The Consolidated Omnibus Budget Reconciliation Act (COBRA) allows employees to continue their employer-sponsored health insurance if they voluntarily leave their job or are laid off or fired. But COBRA coverage is quickly losing favor. They are expensive, especially compared to short term plans.
A customer survey conducted by Pivot Health, a health insurance company, reveals that 75 percent of employees who lost their coverage did not choose COBRA because of cost. When an employee chooses COBRA they must pay the entire premium (both the employer’s and the employee’s cost) plus a two percent administration fee.
Thus, only 25 percent of those surveyed elected COBRA coverage. However, the survey also found that 46 percent of those surveyed selected a short-term plan.

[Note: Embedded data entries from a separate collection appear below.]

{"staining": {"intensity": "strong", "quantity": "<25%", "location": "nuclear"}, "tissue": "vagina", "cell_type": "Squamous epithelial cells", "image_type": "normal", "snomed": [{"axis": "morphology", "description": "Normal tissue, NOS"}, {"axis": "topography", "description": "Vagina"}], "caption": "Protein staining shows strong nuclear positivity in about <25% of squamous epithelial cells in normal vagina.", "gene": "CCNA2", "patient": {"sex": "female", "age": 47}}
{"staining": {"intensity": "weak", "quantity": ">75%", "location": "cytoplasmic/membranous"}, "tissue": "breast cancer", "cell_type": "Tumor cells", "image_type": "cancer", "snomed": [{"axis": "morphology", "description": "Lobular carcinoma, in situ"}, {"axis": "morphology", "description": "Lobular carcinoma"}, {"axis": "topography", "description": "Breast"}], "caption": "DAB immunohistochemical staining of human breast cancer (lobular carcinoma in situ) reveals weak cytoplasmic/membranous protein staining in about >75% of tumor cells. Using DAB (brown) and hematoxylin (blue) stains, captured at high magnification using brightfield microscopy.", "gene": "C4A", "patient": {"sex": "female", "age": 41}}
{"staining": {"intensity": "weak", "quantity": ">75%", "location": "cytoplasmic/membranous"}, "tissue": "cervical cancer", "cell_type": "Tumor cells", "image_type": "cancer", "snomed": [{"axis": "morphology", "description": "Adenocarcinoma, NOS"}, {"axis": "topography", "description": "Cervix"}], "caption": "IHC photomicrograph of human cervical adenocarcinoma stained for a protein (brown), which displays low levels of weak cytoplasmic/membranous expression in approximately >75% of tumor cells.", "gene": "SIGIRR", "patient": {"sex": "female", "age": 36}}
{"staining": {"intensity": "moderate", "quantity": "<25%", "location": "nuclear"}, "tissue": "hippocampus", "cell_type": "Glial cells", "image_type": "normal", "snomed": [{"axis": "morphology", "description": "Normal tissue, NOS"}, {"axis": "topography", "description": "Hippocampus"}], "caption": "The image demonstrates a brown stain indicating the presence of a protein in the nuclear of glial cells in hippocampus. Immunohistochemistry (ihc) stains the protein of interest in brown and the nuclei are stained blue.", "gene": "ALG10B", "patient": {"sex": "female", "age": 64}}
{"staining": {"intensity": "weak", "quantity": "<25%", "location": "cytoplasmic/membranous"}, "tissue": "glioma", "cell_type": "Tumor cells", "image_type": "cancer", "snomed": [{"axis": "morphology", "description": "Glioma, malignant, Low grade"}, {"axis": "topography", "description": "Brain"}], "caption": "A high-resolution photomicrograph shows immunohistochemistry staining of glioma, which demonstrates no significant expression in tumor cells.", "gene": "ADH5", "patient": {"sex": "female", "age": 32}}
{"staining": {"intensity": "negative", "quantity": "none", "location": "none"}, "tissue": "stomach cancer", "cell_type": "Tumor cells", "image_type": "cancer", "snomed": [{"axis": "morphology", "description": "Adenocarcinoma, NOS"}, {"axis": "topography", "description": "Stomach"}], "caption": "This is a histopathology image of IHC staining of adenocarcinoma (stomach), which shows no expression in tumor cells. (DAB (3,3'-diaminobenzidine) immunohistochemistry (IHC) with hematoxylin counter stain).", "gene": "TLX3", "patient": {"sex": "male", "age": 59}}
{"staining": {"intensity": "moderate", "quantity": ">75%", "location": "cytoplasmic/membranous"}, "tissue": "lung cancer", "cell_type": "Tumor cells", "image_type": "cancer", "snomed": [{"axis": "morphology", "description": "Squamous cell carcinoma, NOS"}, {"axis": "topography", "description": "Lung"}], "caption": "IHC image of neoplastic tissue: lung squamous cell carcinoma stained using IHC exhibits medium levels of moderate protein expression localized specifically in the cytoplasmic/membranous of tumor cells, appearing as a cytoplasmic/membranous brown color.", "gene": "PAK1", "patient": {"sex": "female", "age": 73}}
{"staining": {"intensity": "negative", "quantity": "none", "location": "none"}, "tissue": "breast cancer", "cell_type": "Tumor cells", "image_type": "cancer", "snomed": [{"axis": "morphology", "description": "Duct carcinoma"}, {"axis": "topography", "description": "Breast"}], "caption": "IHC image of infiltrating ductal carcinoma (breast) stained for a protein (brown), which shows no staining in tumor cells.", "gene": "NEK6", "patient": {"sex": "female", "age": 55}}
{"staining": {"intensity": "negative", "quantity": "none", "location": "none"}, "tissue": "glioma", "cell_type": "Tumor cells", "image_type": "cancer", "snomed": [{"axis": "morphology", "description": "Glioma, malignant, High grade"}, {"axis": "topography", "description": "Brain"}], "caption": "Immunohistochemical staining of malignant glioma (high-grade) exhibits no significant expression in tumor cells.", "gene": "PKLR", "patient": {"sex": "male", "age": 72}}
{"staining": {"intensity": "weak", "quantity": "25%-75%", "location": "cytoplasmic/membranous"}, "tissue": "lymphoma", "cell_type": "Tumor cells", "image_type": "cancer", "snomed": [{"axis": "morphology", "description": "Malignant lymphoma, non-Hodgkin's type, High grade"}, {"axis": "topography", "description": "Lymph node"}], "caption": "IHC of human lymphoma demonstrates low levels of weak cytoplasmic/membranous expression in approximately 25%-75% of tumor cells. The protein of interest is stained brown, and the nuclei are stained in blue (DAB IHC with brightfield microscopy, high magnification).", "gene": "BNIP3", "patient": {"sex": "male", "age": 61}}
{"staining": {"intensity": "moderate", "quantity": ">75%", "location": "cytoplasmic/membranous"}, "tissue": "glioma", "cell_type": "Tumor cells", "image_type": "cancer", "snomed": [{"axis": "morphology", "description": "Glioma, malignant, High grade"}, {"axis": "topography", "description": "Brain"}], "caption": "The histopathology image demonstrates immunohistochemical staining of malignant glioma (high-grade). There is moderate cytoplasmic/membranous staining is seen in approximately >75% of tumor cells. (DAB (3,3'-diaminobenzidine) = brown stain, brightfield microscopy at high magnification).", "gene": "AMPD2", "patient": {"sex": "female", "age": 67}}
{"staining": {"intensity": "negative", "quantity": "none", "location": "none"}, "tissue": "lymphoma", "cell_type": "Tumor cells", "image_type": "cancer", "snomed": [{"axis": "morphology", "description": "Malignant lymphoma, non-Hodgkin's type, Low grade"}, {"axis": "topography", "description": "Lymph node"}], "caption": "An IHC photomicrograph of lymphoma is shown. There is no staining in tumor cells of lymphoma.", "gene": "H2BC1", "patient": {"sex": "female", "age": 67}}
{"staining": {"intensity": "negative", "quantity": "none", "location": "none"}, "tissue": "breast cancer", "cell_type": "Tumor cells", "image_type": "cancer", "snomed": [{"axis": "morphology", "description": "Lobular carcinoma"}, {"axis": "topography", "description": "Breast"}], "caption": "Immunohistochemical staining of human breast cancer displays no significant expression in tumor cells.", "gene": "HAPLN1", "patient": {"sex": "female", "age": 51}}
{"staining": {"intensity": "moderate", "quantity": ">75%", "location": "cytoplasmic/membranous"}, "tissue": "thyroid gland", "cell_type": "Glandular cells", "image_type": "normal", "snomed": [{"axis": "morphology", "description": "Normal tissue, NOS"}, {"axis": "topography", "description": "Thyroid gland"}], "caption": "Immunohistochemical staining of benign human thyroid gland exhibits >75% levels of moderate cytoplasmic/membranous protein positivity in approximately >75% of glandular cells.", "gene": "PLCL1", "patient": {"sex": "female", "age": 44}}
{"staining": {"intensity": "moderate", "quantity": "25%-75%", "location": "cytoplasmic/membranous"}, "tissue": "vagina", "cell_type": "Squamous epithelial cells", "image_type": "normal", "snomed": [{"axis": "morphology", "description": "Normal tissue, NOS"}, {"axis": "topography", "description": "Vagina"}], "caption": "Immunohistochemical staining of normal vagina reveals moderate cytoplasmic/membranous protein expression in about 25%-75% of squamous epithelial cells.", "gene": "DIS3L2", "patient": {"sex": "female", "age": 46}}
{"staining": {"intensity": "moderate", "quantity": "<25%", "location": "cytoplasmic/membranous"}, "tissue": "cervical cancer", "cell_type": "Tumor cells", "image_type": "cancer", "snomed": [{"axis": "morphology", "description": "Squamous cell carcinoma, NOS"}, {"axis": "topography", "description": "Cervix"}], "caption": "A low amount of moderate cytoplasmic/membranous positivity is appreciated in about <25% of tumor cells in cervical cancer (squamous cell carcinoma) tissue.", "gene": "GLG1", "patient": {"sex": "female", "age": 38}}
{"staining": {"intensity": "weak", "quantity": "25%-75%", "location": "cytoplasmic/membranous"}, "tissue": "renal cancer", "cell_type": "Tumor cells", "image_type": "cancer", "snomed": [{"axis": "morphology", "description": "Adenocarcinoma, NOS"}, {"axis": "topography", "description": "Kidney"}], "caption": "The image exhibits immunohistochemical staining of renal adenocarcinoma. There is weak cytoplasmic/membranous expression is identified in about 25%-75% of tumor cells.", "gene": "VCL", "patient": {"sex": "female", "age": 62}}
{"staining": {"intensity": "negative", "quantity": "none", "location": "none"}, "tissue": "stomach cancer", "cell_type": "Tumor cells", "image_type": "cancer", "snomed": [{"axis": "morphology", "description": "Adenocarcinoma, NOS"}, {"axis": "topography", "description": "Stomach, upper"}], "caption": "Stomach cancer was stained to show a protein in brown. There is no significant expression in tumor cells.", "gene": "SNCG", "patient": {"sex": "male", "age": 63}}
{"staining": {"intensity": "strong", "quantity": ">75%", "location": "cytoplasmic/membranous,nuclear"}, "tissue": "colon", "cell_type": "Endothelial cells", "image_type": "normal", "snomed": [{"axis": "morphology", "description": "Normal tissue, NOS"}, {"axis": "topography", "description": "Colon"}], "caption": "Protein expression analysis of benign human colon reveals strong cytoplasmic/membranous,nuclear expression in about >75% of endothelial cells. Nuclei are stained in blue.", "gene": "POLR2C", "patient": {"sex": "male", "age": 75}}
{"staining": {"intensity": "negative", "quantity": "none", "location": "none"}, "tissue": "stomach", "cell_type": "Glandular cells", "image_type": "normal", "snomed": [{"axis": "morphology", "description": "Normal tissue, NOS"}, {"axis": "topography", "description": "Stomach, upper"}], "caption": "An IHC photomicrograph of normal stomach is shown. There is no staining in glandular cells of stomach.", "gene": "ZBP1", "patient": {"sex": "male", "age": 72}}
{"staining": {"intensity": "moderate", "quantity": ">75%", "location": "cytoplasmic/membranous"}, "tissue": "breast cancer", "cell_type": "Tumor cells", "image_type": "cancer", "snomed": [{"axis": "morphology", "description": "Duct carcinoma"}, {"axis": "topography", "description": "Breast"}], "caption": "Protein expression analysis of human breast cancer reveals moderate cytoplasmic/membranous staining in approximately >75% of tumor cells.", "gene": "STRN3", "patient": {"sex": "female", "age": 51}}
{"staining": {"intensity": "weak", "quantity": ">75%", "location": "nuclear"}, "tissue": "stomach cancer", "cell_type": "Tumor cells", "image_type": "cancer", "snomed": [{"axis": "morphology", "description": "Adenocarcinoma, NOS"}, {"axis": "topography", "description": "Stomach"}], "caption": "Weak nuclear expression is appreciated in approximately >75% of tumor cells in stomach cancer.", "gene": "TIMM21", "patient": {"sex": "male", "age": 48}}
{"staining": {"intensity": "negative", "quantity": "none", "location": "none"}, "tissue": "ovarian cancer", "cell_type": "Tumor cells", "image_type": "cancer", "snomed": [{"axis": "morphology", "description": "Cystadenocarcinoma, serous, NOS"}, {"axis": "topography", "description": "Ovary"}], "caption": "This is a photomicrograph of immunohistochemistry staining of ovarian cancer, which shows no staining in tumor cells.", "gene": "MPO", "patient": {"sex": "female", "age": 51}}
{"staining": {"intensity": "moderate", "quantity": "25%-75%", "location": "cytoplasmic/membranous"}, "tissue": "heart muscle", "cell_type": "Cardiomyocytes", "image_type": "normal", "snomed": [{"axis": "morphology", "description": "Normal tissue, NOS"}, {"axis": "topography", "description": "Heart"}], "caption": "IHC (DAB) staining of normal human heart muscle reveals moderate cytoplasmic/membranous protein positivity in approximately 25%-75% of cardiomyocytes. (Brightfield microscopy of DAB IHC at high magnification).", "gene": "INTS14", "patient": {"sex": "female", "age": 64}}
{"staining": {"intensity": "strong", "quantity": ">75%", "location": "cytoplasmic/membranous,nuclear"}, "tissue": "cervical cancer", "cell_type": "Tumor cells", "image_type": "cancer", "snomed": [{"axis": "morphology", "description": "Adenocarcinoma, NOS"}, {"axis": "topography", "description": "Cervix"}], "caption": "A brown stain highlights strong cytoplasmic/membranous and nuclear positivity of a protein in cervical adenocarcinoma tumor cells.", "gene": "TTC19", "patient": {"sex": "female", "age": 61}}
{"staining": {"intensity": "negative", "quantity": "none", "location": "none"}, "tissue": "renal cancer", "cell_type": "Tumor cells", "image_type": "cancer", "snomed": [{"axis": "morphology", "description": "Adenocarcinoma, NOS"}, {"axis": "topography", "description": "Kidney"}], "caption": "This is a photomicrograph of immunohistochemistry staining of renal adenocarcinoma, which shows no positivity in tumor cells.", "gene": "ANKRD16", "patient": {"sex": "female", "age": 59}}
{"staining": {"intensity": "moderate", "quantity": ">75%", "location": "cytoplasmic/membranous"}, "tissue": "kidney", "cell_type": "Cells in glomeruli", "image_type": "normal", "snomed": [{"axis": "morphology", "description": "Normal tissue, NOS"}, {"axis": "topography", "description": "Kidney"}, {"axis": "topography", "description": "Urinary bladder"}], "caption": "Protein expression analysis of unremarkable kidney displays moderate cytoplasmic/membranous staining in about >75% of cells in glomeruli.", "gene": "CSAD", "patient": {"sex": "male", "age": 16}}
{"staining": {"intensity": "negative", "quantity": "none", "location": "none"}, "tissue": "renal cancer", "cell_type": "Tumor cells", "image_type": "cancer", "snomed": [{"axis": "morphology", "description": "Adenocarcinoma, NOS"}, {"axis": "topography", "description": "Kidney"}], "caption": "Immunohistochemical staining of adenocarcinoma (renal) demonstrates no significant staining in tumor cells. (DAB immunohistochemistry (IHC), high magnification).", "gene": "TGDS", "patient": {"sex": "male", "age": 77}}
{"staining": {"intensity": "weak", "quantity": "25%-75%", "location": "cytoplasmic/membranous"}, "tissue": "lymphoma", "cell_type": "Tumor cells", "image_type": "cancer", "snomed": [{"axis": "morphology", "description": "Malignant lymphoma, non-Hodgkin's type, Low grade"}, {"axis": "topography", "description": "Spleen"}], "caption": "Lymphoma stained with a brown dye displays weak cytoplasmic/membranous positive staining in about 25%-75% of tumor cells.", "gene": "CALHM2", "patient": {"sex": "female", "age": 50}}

A short-term plan is low-cost and low-coverage. It generally covers the services and treatments related to unexpected illness and injury, such as outpatient visits to the doctor, emergency room visits, hospital stays, surgeries, and related x-rays and laboratory services.
It is not the same as a standard health insurance plan and is not considered health insurance under the ACA. Applicants can be denied coverage for pre-existing conditions. These plans usually are available for one to three years, and unlike standard plans, have no time limits.
Also, several states don’t allow the sale of short-term plans, including California, Hawaii, Massachusetts, New Jersey and New York. Unless they become self-employed, most people who purchase short term plans expect to be fully covered again when employed by an employer with an ACA approved health insurance plan.